Methylation-dependent Silencing of the Reduced Folate Carrier Gene in Inherently Methotrexate-resistant Human Breast Cancer Cells

2001 
Abstract The molecular basis of methotrexate resistance was studied in human MDA-MB-231 breast cancer cells, which are inherently defective in methotrexate uptake and lack expression of the reduced folate carrier (RFC). Transfection of MDA-MB-231 cells with RFC cDNA restored methotrexate uptake and increased methotrexate sensitivity by ∼50-fold. A CpG island in the promoter region ofRFC was found to be methylated in MDA-MB-231 cells, but was unmethylated in RFC expressing, methotrexate-sensitive MCF-7 breast cancer cells. Chromatin immunoprecipitation with antibodies against acetylated histones H3 and H4 showed that the RFC promoter was enriched for acetylated histones on expressed, unmethylated alleles only. Treatment of MDA-MB-231 cells with 5-aza-2′-deoxycytidine restored RFC expression but also led to increased methotrexate efflux and did not reverse methotrexate resistance. This suggests that 5-aza-2′-deoxycytidine up-regulates both methotrexate uptake and some methotrexate-resistance mechanism(s).
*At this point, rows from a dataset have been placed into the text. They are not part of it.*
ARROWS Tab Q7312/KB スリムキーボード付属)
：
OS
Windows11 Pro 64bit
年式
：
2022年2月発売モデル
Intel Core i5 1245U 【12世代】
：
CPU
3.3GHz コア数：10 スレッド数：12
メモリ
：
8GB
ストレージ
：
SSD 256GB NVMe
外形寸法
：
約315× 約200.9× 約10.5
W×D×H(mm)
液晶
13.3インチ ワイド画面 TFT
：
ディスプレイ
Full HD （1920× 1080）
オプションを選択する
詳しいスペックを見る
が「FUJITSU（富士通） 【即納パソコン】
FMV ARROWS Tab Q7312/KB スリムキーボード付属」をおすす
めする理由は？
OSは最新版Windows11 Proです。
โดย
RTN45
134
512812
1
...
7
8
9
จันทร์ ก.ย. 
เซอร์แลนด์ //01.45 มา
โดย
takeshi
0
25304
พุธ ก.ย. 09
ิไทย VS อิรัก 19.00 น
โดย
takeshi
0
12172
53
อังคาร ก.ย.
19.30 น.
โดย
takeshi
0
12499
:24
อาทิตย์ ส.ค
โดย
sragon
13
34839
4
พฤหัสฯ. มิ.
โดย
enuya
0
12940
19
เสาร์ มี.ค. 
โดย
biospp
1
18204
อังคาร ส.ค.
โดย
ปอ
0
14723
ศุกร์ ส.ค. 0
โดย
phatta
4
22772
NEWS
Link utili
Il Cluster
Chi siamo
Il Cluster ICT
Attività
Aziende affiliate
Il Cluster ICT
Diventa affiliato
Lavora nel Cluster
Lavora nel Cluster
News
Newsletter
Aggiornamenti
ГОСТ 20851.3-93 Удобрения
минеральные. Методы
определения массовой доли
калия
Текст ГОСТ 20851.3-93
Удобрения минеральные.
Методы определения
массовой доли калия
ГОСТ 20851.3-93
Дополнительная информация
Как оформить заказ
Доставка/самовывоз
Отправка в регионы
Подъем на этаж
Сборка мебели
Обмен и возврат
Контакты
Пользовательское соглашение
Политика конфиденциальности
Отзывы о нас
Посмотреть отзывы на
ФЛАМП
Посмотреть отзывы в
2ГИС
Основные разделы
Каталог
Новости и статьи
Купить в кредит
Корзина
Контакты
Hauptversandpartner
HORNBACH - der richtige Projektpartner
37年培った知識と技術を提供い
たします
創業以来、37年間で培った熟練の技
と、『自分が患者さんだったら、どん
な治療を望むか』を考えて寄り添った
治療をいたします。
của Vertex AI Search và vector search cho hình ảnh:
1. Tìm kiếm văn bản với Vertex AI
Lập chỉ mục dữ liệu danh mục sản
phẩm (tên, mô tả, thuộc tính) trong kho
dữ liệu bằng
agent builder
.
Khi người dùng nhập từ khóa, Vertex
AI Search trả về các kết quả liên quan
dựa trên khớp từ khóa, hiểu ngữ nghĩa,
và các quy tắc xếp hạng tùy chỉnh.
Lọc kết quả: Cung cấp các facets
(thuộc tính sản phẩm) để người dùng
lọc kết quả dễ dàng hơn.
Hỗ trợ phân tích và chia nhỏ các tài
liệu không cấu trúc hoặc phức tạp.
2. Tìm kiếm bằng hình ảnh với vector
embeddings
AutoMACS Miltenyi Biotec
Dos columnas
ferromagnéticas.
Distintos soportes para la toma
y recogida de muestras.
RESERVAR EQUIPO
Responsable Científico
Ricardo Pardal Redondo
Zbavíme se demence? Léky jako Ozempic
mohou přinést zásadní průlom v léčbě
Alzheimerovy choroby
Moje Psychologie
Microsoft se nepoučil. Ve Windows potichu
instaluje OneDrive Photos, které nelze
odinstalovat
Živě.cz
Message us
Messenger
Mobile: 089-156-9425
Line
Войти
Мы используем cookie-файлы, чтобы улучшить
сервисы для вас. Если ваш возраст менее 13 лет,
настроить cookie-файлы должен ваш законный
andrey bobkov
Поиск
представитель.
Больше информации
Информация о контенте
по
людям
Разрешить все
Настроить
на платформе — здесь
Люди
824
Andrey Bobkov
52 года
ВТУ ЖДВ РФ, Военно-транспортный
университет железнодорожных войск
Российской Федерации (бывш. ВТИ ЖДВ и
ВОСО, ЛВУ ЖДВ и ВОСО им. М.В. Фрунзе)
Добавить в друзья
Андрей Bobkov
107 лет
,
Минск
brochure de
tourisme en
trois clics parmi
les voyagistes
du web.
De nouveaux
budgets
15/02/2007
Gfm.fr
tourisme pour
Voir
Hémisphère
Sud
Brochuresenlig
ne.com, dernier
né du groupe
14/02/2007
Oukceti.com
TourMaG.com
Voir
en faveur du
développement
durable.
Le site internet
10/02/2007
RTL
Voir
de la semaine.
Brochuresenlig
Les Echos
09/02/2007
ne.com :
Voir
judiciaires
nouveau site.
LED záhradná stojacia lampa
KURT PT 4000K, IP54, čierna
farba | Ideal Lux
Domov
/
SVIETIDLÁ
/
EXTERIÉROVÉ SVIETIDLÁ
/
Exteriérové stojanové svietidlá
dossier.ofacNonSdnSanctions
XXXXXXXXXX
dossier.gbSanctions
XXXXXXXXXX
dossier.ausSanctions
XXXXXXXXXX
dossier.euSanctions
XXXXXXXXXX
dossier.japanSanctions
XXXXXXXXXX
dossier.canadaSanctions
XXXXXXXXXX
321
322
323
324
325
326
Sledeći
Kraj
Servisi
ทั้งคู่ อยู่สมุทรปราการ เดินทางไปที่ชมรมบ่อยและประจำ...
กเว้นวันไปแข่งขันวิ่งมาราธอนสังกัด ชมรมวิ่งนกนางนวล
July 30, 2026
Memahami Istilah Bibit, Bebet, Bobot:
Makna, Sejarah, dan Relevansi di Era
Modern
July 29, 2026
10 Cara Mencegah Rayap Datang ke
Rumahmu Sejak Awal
Reverse transcription-polymerase chain reaction analysis showed increased expression levels of several ATP-dependent efflux pumps in response to 5-aza-2′-deoxycytidine treatment, including P-glycoprotein and members of the multidrug resistance-associated protein family. Up-regulation of P-glycoprotein in response to 5-aza-2′-deoxycytidine was associated with demethylation of a CpG island in the MDR1 promoter, whereas the mechanism(s) for 5-aza-2′-deoxycytidine-induced up-regulation of multidrug resistance-associated proteins is probably indirect. Dipyridamole inhibited methotrexate efflux and reversed methotrexate resistance in 5-aza-2′-deoxycytidine-treated MDA-MB-231 cells.